## TEXT UNDER STUDY
I shut my hood, get back in my car and try the starter. Nothing, nothing, nothing, SOMETHING! It roars to life. I give it a second, not wanting to rush what may turn out to be my only chance at survival. I slowly pull it into drive, coast, coast, coast, gas, and then I'M OFF! Lefts, rights, lefts, break off when necessary, follow the long driveway up the curve of the hill and breach the plain. The house has many windows and they are all shining with light, beacons of hope in the darkness. I pull up behind Jade's car, say, "Thank you, God, for not allowing me to die tonight by the vicious and savage hands of Sasquatch or by the rotting black teeth of zombie men and women". I get out of my car and head inside. Everyone is happy to see me. Everyone is wondering where I've been. Everyone is saying they've been calling me and couldn't get through.

"Yeah", I say, "tell me about it".

Sunday, August 23, 2009

Theresa Darlin'

The game happens at wedding receptions. The bride and groom choose eight people, give or take a few, to partake in a dance competition. The competitors are called out, one by one, onto the stage and asked to place a paper bag over their head before dancing commences. This is to ensure that there will be no cheating. No move stealing. The DJ yells go and everyone begins flailing arms, shaking legs and jiggling bottoms. It's supposed to be a lot of fun.

Things didn't go exactly as planned.......

## DATA SHOWN
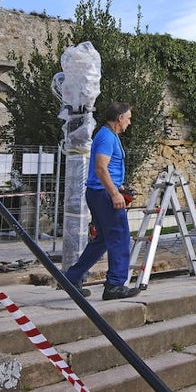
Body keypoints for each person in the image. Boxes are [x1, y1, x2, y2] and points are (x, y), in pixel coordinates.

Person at [63, 102, 140, 300]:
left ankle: (72, 278)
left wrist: (119, 187)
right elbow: (100, 168)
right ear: (119, 117)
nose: (129, 123)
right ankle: (115, 285)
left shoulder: (108, 136)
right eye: (128, 118)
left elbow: (105, 169)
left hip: (99, 192)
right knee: (119, 238)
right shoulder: (106, 137)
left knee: (102, 240)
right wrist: (115, 193)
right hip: (104, 194)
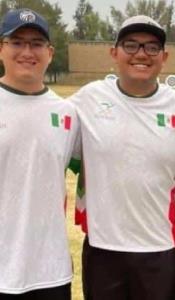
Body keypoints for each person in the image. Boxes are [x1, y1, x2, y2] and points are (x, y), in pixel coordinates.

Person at [69, 15, 175, 300]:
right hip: (102, 248)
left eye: (152, 47)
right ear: (114, 52)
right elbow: (59, 149)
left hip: (159, 248)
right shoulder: (87, 99)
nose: (141, 54)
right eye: (131, 45)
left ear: (164, 57)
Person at [0, 8, 79, 300]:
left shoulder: (68, 113)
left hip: (51, 271)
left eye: (36, 43)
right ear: (1, 49)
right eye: (16, 42)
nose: (27, 51)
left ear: (49, 52)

## TASK TO CARRY OUT
Copy the passage in the excerpt above from "Theresa Darlin'" to "lot of fun.", keeping every word and punctuation mark unchanged.

## SOLUTION TO THE PROBLEM
Theresa Darlin'

The game happens at wedding receptions. The bride and groom choose eight people, give or take a few, to partake in a dance competition. The competitors are called out, one by one, onto the stage and asked to place a paper bag over their head before dancing commences. This is to ensure that there will be no cheating. No move stealing. The DJ yells go and everyone begins flailing arms, shaking legs and jiggling bottoms. It's supposed to be a lot of fun.